#### Excerpted text ####

2 Stability of Electrolytes

Stability of electrolytes in confinement is usually discussed in terms of their phase behavior. When the electrolyte is stable inside the confinement, it usually tends to be in condensed phase, i.e., the density and structure of the electrolyte inside the confinement is comparable to that in the bulk [76]. However, when the electrolyte is unstable between the confining surfaces, it usually exists in vapor phase or does not prefer to stay in the confinement at all. In this case, the density of electrolyte within the confining region is significantly lower than the bulk density.

2.1 Process of Deintercalation

The process of change of electrolyte phase from its liquid to vapor phase inside a confinement is called deintercalation of the electrolyte, or sometimes termed as capillary evaporation [66, 76, 77]. The mechanism and thermodynamics of electrolyte intercalation-deintercalation have been studied by modelling electrolyte inside nanoscale confinement created by two parallel flat surfaces separated by a distance d [75, 76]. The interaction between the electrolyte and the confining sheets can be tuned by tweaking the parameters of the corresponding potential energy functions. The confining surfaces is considered solvophobic when the strength of the interaction, usually defined through the Lennard-Jones potential of the surface atoms, is weak and the contact angle formed by the electrolyte is more than 90\(^{\circ }\) [48]. For example, the contact angles formed by 1-ethyl-3-methylimidazolium tetrafluoroborate ([EMIM][BF\(_{4}\)]) ionic liquid and Li bis(trifluoromethane)sulfonimide ([Li][TFSI]) WIS electrolyte on the model surfaces discussed here are around 140\(^{\circ }\) and 130\(^{\circ }\), respectively [74, 76].

####

## What the task asks
From the passage on electrolyte stability, extract everything from "Stability of electrolytes" down to "the bulk density.", copied word for word. The lines after this text are not needed.

#### Material ####

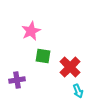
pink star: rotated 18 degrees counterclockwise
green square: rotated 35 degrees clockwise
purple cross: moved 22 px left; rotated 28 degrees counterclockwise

####

## Response to the exercise
Stability of electrolytes in confinement is usually discussed in terms of their phase behavior. When the electrolyte is stable inside the confinement, it usually tends to be in condensed phase, i.e., the density and structure of the electrolyte inside the confinement is comparable to that in the bulk [76]. However, when the electrolyte is unstable between the confining surfaces, it usually exists in vapor phase or does not prefer to stay in the confinement at all. In this case, the density of electrolyte within the confining region is significantly lower than the bulk density.